27 IBD patients with myelotoxicity during AZA/6MP treatment were included (male:female - 0.9, average age - 37.3 years). AZA/6MP dose and treatment duration before development of myelotoxicity were assessed. Average therapeutic dose of thiopurines was 2.37 mg/kg/d (range 2.0–2.5 mg/kg/d). Myelotoxicity was defined as white blood cells levels <4.0×109/L (Russian laboratory value norms) and/or platelet count <180×109/L. Measuring of TPMT activity in red blood cells was performed in all patients using TPMT ELISA Kit (Biomerica, Inc.). Based on the manufacturer's instruction very low enzyme activity was determined as <7 U, moderate as 7–17 U, normal as >17 U. Genotyping for TPMT gene polymorphisms (G238C, A719G, and G460A) were performed by polymerase chain reaction and, separately, using DNA-microchip in 21 patients.

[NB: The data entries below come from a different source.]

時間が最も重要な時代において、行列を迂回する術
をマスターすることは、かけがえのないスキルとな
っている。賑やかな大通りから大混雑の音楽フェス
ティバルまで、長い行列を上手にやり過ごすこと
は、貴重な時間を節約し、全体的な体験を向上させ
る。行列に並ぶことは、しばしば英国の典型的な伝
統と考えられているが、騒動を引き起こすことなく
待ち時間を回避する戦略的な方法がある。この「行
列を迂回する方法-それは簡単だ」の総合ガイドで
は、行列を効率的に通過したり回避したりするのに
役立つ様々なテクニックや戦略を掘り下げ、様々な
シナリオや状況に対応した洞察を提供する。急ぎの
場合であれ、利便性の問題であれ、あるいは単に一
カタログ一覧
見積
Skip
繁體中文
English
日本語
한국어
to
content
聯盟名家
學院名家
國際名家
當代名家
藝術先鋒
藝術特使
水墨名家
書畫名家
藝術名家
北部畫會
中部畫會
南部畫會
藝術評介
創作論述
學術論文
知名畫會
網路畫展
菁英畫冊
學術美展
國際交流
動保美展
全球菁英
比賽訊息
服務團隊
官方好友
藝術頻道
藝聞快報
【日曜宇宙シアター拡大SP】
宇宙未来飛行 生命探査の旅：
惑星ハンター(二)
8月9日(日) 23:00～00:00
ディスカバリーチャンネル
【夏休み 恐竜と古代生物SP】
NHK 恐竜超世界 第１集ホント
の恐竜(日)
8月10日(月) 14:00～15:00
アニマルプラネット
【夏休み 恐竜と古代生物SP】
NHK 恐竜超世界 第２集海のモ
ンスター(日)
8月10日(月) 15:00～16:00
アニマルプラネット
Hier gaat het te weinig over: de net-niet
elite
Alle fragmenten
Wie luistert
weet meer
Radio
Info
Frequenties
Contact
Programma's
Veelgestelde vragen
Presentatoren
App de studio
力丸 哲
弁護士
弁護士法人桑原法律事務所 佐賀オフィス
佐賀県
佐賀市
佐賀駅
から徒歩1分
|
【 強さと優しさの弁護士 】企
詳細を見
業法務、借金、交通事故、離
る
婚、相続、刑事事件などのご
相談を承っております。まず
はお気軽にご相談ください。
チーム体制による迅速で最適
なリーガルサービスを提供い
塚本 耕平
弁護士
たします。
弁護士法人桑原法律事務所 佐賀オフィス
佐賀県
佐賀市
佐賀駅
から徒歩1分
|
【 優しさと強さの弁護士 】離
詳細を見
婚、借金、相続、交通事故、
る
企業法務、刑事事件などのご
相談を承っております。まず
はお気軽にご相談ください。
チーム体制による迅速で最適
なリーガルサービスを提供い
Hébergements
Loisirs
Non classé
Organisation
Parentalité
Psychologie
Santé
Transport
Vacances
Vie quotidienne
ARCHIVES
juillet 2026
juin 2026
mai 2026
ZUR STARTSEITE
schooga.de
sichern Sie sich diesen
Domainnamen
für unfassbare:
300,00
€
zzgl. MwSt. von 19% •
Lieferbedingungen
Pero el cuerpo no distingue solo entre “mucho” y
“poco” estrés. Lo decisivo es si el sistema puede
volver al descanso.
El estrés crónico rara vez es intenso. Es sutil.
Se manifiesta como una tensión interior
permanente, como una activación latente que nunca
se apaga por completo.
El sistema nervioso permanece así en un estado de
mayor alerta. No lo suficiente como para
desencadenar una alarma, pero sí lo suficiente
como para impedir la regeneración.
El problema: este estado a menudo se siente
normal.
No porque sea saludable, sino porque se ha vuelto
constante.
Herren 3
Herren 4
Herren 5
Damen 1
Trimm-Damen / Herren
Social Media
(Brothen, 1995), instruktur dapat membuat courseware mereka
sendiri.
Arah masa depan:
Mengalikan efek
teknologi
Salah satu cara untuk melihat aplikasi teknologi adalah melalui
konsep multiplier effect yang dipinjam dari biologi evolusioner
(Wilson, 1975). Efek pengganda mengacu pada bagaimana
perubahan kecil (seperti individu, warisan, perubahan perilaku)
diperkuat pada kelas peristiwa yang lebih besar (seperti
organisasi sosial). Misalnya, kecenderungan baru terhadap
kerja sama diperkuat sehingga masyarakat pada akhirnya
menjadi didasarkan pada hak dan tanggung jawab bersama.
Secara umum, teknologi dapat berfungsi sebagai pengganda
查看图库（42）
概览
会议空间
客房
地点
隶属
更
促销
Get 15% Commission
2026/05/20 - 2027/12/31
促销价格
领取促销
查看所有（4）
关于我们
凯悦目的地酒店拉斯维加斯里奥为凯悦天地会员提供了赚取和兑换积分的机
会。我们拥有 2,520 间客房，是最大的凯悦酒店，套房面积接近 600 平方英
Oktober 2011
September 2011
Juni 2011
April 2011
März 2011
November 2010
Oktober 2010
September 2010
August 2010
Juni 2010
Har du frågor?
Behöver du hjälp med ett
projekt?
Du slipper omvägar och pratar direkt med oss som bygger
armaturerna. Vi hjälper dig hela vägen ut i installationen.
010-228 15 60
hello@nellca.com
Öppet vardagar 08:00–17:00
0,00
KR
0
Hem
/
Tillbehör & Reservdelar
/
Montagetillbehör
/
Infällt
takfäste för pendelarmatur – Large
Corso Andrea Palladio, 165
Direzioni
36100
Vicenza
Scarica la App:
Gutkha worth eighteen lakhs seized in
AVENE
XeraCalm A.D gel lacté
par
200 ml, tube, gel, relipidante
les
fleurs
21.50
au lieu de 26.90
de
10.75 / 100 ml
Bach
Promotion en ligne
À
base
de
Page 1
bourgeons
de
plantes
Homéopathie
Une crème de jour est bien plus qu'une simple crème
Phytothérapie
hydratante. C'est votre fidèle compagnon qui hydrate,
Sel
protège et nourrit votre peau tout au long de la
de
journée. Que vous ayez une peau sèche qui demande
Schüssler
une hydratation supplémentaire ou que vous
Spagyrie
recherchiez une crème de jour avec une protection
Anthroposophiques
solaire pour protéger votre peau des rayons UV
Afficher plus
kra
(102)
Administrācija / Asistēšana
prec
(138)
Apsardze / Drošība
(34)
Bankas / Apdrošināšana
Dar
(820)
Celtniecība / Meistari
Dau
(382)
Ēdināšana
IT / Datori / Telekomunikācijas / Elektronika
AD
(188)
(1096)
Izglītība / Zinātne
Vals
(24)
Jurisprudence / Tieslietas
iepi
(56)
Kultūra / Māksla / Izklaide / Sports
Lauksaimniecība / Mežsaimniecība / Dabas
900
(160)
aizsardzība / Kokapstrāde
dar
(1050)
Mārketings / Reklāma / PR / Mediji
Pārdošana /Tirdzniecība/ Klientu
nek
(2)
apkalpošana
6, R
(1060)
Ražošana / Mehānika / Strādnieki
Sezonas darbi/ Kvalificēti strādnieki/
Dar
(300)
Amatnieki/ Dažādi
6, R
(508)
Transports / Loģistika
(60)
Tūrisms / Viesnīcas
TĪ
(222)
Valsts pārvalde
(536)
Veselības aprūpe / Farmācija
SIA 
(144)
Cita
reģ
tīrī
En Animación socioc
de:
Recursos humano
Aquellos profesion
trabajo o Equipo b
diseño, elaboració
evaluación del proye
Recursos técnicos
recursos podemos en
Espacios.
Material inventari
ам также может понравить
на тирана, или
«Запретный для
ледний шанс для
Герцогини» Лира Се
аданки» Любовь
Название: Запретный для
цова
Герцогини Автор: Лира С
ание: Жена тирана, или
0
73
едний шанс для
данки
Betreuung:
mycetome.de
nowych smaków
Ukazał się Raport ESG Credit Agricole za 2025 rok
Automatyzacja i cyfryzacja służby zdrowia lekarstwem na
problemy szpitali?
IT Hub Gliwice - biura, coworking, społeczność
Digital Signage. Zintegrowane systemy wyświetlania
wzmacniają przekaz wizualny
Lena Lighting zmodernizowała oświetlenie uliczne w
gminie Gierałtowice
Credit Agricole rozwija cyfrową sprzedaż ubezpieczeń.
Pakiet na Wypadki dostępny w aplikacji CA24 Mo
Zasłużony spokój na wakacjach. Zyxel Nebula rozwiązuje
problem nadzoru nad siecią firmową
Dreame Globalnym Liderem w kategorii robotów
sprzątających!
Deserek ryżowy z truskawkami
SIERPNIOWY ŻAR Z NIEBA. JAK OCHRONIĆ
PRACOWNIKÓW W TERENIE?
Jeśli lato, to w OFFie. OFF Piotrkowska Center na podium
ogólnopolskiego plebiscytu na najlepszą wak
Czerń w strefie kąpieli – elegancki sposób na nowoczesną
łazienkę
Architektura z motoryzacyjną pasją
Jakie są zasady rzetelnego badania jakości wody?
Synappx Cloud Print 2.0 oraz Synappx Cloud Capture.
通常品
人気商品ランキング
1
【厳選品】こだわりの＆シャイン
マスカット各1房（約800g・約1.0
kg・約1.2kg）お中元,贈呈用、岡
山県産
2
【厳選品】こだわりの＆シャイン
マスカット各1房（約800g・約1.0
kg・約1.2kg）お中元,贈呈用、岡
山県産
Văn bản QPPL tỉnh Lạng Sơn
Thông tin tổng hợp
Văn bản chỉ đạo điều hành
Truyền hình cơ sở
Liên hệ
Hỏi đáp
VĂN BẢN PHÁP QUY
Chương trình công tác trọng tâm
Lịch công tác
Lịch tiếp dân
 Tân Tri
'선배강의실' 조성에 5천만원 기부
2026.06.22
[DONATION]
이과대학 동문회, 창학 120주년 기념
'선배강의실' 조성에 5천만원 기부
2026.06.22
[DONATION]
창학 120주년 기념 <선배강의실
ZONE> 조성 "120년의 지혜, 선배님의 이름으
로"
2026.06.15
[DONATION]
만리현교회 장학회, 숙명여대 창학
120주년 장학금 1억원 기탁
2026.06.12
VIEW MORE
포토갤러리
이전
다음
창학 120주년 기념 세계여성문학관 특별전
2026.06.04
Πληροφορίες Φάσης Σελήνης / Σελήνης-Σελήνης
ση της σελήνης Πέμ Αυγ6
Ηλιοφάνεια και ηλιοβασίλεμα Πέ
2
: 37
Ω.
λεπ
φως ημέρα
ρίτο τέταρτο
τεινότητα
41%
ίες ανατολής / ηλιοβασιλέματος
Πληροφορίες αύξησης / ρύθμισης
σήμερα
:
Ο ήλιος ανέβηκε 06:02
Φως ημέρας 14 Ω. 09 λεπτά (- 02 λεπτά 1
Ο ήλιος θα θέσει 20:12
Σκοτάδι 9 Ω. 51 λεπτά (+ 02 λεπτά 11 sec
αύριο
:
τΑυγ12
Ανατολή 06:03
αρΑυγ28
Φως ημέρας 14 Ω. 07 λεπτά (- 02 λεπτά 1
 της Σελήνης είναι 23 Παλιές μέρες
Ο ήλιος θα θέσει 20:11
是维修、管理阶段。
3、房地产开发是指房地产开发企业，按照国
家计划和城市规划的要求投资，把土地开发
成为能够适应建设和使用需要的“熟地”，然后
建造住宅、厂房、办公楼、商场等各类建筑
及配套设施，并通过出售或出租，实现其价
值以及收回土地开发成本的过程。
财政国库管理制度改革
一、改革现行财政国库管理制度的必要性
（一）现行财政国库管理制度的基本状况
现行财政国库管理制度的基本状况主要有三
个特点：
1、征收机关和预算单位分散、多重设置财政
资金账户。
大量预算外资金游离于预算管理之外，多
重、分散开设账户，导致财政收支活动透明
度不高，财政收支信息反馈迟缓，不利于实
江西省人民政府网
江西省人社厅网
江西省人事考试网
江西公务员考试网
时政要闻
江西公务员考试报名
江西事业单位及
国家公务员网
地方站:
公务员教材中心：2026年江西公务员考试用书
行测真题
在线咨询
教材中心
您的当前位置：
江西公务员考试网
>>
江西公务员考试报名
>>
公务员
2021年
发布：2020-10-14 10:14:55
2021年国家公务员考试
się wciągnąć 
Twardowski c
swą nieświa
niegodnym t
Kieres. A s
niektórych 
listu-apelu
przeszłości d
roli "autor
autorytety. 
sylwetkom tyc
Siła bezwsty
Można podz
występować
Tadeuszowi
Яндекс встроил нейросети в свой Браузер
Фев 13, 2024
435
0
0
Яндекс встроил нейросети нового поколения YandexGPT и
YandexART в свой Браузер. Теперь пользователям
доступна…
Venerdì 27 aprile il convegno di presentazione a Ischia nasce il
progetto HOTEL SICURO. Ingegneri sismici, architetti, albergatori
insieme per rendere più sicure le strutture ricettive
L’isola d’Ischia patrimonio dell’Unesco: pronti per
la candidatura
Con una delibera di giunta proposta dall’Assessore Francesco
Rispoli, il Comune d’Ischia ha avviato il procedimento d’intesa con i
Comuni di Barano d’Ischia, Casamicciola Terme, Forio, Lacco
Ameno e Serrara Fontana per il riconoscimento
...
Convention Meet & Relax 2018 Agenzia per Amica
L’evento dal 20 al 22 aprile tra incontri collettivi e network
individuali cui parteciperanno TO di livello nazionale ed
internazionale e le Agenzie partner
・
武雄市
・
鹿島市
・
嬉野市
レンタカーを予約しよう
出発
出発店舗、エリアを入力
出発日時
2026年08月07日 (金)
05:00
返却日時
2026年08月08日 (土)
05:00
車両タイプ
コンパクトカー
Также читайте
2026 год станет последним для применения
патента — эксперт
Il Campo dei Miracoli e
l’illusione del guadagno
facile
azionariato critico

17/27 patients (63%) had isolated leukopenia, 1 (4.7%) had thrombocytopenia, in 9 cases (33.3%) a combination of leukopenia and thrombocytopenia was shown. 14/27 patients with myelosuppression (51.9%) showed a decreased TPMT enzyme activity, the mean enzyme level was 13.57±0.64 U. Other patients had normal TPMT activity (21.02±1.61 U). In patients with pancytopenia average TPMT activity level was lower compared to patients with leukopenia and thrombocytopenia alone: 14.61±0.91 vs 19.28±1.66 (p = 0.02). There was no correlation found between the enzyme activity and the degree of leuko- and thrombocytopenia. Thus, patients with reduced activity of TPMT had a mean value of white blood cells equal to 2.96±0.17×109/L, patients with normal enzyme activity had 2.75±0.1×109/L (p > 0.05). Using the world recommendations in definition of leukopenia (<3×109/L), we could not find differences in white blood cell levels depending on TPMT activity. Only one patient (4.8%) with IBD was heterozygous for TPMT*3A (G460A and A719G). No TPMT*2 (G238C), TPMT*3B (G460A) or TPMT*3C (A719G) alleles were detected. There was no association between genotypes and TPMT activity and time of development of myelotoxicity.


Neither TMPT genotype nor the TPMT activity not allow to predict development of myelotoxicity during AZA/6MP treatment in IBD patients. However low TMPT activity is associated with more severe myelosuppression. Patients receiving thiopurines need regular monitoring of the full blood count tests throughout the course of thiopurine therapy.